■ **About this task**: Omit all pictures. Copy exactly the lines from the line containing "thumb mcp: (278, 292)" to the end of the listing, with both ends included.

━━━ Provided records ━━━

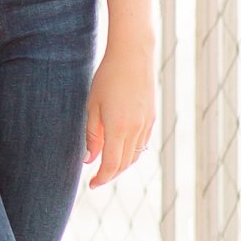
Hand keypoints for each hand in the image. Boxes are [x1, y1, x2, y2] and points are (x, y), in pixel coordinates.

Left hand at [84, 40, 154, 186]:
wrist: (133, 56)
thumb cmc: (107, 78)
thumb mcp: (93, 106)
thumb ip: (92, 135)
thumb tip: (89, 159)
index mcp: (118, 128)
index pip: (111, 165)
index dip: (102, 178)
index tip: (92, 184)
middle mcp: (136, 130)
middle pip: (124, 163)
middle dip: (110, 174)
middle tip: (97, 178)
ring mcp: (146, 124)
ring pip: (135, 155)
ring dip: (121, 165)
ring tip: (106, 166)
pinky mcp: (151, 118)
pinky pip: (142, 144)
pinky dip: (132, 153)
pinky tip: (121, 150)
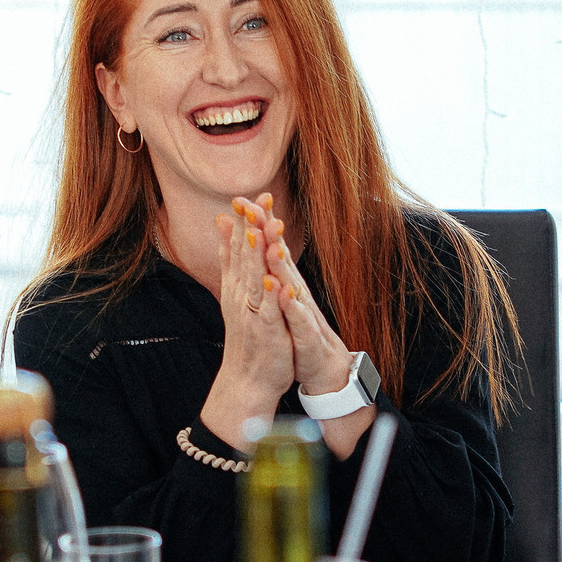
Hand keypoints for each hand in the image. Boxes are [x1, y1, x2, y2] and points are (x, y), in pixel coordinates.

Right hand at [197, 196, 296, 446]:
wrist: (246, 378)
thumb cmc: (248, 333)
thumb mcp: (237, 289)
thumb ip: (231, 255)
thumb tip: (222, 221)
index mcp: (238, 283)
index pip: (241, 246)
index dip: (247, 221)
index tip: (252, 195)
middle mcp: (241, 294)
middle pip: (246, 257)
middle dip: (252, 229)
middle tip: (257, 202)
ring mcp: (252, 312)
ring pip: (256, 280)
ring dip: (259, 257)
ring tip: (263, 232)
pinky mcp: (266, 332)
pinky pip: (269, 312)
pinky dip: (272, 297)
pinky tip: (276, 282)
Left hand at [254, 216, 353, 395]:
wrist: (319, 363)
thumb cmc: (297, 326)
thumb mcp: (278, 292)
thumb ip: (268, 264)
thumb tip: (253, 236)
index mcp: (284, 279)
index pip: (269, 245)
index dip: (258, 222)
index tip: (241, 198)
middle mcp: (294, 288)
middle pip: (281, 255)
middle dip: (270, 232)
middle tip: (259, 207)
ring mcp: (302, 309)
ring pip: (291, 283)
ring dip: (282, 264)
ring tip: (273, 245)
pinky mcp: (306, 333)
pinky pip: (299, 317)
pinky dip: (291, 305)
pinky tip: (285, 293)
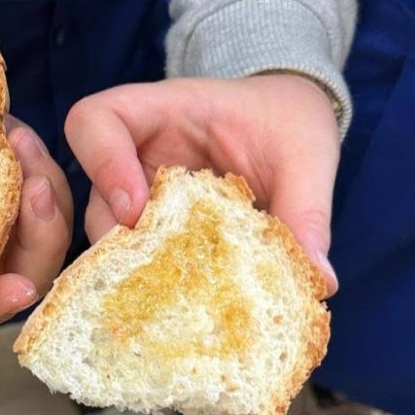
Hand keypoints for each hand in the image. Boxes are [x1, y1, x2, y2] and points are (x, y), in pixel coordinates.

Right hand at [0, 40, 72, 323]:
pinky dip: (36, 164)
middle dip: (39, 239)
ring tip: (15, 140)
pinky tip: (11, 130)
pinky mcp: (5, 185)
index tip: (18, 288)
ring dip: (44, 195)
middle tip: (32, 190)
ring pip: (43, 231)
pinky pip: (39, 188)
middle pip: (24, 273)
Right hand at [65, 74, 340, 293]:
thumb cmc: (289, 121)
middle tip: (163, 278)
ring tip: (183, 299)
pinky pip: (140, 254)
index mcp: (162, 111)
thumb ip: (307, 209)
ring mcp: (140, 191)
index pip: (95, 121)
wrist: (289, 121)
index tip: (137, 210)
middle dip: (120, 242)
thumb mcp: (306, 155)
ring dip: (140, 269)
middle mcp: (136, 153)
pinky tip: (193, 302)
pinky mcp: (155, 227)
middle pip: (94, 197)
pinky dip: (160, 279)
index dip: (101, 163)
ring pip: (110, 235)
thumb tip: (319, 279)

━━━

■ **Solution to this task**:
thumb mcp: (278, 292)
thumb ip: (268, 264)
thumb tip: (253, 236)
index mcp: (284, 279)
index pip: (269, 245)
index dip: (258, 222)
index tip: (241, 198)
middle mcp: (294, 288)
middle pip: (281, 255)
middle dip: (270, 232)
middle tip: (259, 207)
ring mcp: (302, 309)
ring pip: (291, 283)
ring dip: (282, 264)
ring tip: (273, 245)
pinky mcp: (306, 333)
pinky pip: (299, 317)
pinky dip: (291, 305)
pinky tip: (285, 293)
Hand keypoints for each hand in the image. Boxes are [x1, y1, x2, y2] and points are (x, y), in pixel coordinates.

Right hand at [0, 40, 72, 323]:
pinky dip: (36, 164)
middle dip: (39, 239)
ring tip: (15, 140)
pinky tip: (11, 130)
pinky mcp: (5, 185)
index tip: (18, 288)
ring dip: (44, 195)
middle tip: (32, 190)
ring pip: (43, 231)
pinky pip: (39, 188)
middle pip: (24, 273)
Right hand at [65, 74, 340, 293]:
thumb cmc: (289, 121)
middle tip: (163, 278)
ring tip: (183, 299)
pinky pip: (140, 254)
index mcp: (162, 111)
thumb ip: (307, 209)
ring mcp: (140, 191)
index pip: (95, 121)
wrist: (289, 121)
index tip: (137, 210)
middle dip: (120, 242)
thumb mcp: (306, 155)
ring dip: (140, 269)
middle mcp: (136, 153)
pinky tip: (193, 302)
pinky mcp: (155, 227)
middle pip: (94, 197)
pinky dip: (160, 279)
index dip: (101, 163)
ring pip: (110, 235)
thumb tip: (319, 279)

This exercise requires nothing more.